The Monetary Authority of Singapore, the city-state’s central bank and financial regulator, clarified that FTX — which filed for Chapter 11 bankruptcy protection — does not operate in the country.
“The Monetary Authority of Singapore (MAS) said today, in response to media queries, that FTX.com does not operate in Singapore,” it said in an email statement, which added: “FTX.com is neither licensed nor exempted from licensing in Singapore.”
The regulator conceded, however, that it was unable to prevent Singapore users from directly accessing overseas service providers — meaning that the exchange could onboard some users from the country.
The email also dealt with speculation that by banning FTX, the authority inadvertently encouraged users to invest via the platform. “Binance was not banned from operating in Singapore,” it said in a statement, adding: “Binance did not have the requisite license to solicit customers from Singapore and had to cease doing so.
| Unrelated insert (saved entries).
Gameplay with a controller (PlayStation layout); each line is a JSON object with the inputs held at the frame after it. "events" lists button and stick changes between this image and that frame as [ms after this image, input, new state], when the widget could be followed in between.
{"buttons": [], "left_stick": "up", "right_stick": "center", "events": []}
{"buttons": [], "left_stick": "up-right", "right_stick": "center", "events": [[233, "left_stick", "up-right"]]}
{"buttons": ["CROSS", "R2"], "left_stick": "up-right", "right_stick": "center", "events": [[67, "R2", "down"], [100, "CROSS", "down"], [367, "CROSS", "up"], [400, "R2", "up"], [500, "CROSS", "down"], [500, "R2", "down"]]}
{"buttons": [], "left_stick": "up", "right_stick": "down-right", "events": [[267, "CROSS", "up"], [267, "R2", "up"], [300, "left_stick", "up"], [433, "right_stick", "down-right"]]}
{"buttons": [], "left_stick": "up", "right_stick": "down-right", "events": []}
It would not be meaningful for MAS to list all unlicensed entities on the IAL. MAS did not have cause to list FTX on the same basis as Binance. “
The regulator also says that the license for FTX’s Singaporean subsidiary, Quoine, is currently under review in light of recent events. It stresses that the funds of Singaporean investors are not parked under Quoine as it operates as a separate legal entity.
This follows other regulators in the Asian region taking action against the exchange. On Thursday, Japan’s financial regulator ordered its Japanese subsidiary to suspend operations.